A professor of management systems at Fordham, Egelhoff was well known as an organizational theorist who believed that how firms process information lay at the foundation of effective decision-making. Before academia, he worked at Exxon, which Sen said provided insight into global firms. He was a pioneer in the area of studying the effectiveness of different organizational structures in multinational firms.

Spanning Practice and Academia

“He had a lot of credibility because he could span the world of practice and the world of scholarship in a very credible way,” said Gabelli School Dean Emeritus David Gautschi, Ph.D., the Joseph Keating, S.J. Professor of Marketing. “He was a true gentleman, elegant and unflappable, strong-willed yet tolerant, a wonderful colleague.”

Gautschi said his business career gave Egelhoff a lot of clout beyond the academy. In particular, he was an early and outspoken critic of matrix structures, which distribute responsibilities to a variety of managers in a web-like manner rather than the traditional linear/hierarchical distribution.

“People at the margins have responsibilities and many organizations could be over-matrixed. All these people with responsibilities amount to a lot of chiefs and not enough Indians,” said Gautschi. “Organizations get complex at just two people and he had a clear-eyed view of [matrix structures’]  limits and the problems it would produce.”

Yet, Sen noted, Egelhoff wasn’t so fixed in his thinking as to dismiss the trend altogether.

“He evolved from disliking the fads of transnationalism that made matrix structures so popular to wanting to correct the inefficiencies of information processing in such structures,” said Sen.

Egelhoff’s wife, Laura Egelhoff, concurred that despite his convictions, Egelhoff could be convinced otherwise.

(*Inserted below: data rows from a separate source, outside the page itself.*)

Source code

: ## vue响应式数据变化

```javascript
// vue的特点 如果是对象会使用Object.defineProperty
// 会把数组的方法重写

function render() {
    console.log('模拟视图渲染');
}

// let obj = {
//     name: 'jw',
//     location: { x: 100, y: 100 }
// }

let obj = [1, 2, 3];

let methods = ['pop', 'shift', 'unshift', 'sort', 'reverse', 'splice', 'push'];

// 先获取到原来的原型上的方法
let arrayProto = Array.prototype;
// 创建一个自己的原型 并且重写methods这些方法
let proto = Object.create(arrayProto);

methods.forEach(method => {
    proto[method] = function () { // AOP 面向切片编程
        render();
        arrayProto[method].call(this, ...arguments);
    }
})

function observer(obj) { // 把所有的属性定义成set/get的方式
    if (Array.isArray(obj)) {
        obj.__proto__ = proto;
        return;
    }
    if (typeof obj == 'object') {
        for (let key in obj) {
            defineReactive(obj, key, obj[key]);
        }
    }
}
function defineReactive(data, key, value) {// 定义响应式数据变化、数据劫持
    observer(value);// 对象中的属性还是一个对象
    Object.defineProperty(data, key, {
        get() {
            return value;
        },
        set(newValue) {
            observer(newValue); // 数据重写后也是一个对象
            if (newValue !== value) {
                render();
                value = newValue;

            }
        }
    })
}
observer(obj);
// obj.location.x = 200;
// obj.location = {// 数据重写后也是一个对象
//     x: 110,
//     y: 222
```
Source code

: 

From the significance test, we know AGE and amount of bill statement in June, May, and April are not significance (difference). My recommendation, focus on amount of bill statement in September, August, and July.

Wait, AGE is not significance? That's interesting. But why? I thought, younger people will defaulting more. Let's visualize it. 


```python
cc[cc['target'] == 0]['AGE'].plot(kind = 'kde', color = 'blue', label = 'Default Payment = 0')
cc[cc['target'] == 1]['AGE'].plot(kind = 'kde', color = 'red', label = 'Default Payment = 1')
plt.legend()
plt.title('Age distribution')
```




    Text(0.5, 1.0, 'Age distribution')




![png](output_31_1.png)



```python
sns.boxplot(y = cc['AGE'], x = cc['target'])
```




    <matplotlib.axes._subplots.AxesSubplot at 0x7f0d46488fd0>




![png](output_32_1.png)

“He had all these things he would defend, but he did like to bounce ideas off others and he could change his mind,” she said.

Debating with Peers Overseas

In the days following his death, she said that she was a bit taken aback by the letters of sympathy written by scholars from around the U.S., the United Kingdom, France, Sweden, and Germany. She said that she was unaware of his constant deliberation with academics worldwide.

“It is surprising how people have responded because he was not very emotional, my impression was that people didn’t really know him,” she said.

At home, Laura said he was a very loving person with family, particularly toward her family in Argentina and his sister and nephew near Boston.

When the two traveled the world, she said, he took great interest in wine, food, art, and architecture. His taste veered toward the classical, though he was curious about the theories behind modernism.

Egelhoff abroad

Egelhoff with his wife, Laura, on one of their many trips abroad

No Purpose Without Understanding

“He liked to understand the countries and things he was seeing,” she said. “If there was no understanding there was no purpose. That’s the way he looked at art.”

From Palladian villas in Italy to the vineyards of Argentina, Egelhoff brought his curiosity and penchant for research everywhere. He approached everything with a desire to understand the systems behind them.

“He liked to know about wines and read about them when we visited vineyards in Argentina,” she said, adding that knew all about the regions the grapes came from in Europe as well.

Not surprisingly, Egelhoff took the same approach to his own diagnosis of lung cancer. She said that when she called to cancel a dermatologist appointment for him after his death, she received a call back from the doctor who told her he had tears in his eyes at the loss of someone so knowledgeable. He confirmed that her husband had full insight into his condition.

“Even in his own sickness he was very pragmatic and he didn’t want to have a bad quality of life. He figured out he was going to die, he wanted to die at home in peace and without futile medications,” she said. “He had a very dignified end.”

Likewise, he had strong convictions about spirituality. She said he practiced as a Lutheran, and was even reading the works of Martin Luther in the months before he died. But his own beliefs were not limited to a just one church.

“He had his own inner believing of God and a very strong one,” she said. “In his last letter, he said he wanted to pass that on to me as a gift, an understanding of God.”